[DATA TO EXAMINE Boundary: Start]

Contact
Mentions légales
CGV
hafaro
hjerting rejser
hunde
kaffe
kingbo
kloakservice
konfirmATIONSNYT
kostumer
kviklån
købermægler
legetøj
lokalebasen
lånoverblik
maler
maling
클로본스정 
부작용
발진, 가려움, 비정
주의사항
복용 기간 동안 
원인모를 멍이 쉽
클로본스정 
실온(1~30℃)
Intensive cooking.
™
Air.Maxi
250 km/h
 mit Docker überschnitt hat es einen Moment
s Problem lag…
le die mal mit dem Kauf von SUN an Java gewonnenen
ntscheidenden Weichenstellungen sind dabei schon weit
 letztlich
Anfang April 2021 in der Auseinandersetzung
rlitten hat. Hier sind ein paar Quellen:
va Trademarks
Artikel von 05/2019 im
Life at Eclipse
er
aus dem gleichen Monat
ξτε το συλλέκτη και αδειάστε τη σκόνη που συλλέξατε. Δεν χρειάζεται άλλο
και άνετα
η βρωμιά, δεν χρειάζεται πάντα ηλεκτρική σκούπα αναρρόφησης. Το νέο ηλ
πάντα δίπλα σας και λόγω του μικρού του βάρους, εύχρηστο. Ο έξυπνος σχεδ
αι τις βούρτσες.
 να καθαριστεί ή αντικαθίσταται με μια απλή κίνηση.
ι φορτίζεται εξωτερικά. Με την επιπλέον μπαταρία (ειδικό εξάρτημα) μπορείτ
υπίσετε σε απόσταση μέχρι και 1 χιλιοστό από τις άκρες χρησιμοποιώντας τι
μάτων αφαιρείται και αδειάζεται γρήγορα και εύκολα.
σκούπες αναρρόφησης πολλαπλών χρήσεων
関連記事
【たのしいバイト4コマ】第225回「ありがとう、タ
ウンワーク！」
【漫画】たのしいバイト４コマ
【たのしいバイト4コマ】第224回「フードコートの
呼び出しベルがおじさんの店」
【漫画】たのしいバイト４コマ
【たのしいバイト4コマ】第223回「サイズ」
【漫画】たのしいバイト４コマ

[DATA TO EXAMINE Boundary: End]

◆ WHAT TO DO
Look through the records and gather every line containing "χρειάζεται".

◆ TASK OUTPUT
ξτε το συλλέκτη και αδειάστε τη σκόνη που συλλέξατε. Δεν χρειάζεται άλλο
η βρωμιά, δεν χρειάζεται πάντα ηλεκτρική σκούπα αναρρόφησης. Το νέο ηλ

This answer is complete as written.